DIRECTIVE: Begin with the line containing "分類の種類は次のとおりです。" and copy every line after it to the end of the entries, exactly, leaving out the lines before it.

PROVIDED ENTRIES:

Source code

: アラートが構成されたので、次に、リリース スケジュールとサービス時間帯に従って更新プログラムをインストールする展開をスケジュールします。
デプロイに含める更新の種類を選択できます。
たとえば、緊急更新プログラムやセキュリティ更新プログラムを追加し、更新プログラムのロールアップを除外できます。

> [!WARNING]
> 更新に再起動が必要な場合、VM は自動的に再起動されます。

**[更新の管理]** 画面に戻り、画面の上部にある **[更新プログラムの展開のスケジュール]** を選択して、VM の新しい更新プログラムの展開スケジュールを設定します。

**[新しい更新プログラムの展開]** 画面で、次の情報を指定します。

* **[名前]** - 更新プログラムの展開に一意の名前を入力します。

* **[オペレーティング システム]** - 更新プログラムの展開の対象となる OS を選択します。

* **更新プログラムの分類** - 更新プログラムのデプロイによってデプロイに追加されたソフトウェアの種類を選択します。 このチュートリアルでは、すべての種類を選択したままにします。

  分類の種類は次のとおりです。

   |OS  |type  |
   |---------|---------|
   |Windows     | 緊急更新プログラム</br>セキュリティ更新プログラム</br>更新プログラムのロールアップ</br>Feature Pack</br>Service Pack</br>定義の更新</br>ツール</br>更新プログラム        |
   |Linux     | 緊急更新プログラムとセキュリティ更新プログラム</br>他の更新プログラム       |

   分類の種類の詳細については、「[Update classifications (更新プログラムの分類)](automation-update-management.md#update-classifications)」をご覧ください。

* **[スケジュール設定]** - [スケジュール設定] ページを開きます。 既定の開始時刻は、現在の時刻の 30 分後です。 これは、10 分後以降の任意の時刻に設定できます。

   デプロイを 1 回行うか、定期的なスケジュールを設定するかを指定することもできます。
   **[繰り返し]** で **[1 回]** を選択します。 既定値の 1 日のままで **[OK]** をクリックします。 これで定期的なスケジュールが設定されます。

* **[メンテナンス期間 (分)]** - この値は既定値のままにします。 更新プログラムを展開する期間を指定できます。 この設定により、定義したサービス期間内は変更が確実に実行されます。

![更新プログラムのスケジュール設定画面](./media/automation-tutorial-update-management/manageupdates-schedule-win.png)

ANSWER TO THE EXERCISE:
  分類の種類は次のとおりです。

   |OS  |type  |
   |---------|---------|
   |Windows     | 緊急更新プログラム</br>セキュリティ更新プログラム</br>更新プログラムのロールアップ</br>Feature Pack</br>Service Pack</br>定義の更新</br>ツール</br>更新プログラム        |
   |Linux     | 緊急更新プログラムとセキュリティ更新プログラム</br>他の更新プログラム       |

   分類の種類の詳細については、「[Update classifications (更新プログラムの分類)](automation-update-management.md#update-classifications)」をご覧ください。

* **[スケジュール設定]** - [スケジュール設定] ページを開きます。 既定の開始時刻は、現在の時刻の 30 分後です。 これは、10 分後以降の任意の時刻に設定できます。

   デプロイを 1 回行うか、定期的なスケジュールを設定するかを指定することもできます。
   **[繰り返し]** で **[1 回]** を選択します。 既定値の 1 日のままで **[OK]** をクリックします。 これで定期的なスケジュールが設定されます。

* **[メンテナンス期間 (分)]** - この値は既定値のままにします。 更新プログラムを展開する期間を指定できます。 この設定により、定義したサービス期間内は変更が確実に実行されます。

![更新プログラムのスケジュール設定画面](./media/automation-tutorial-update-management/manageupdates-schedule-win.png)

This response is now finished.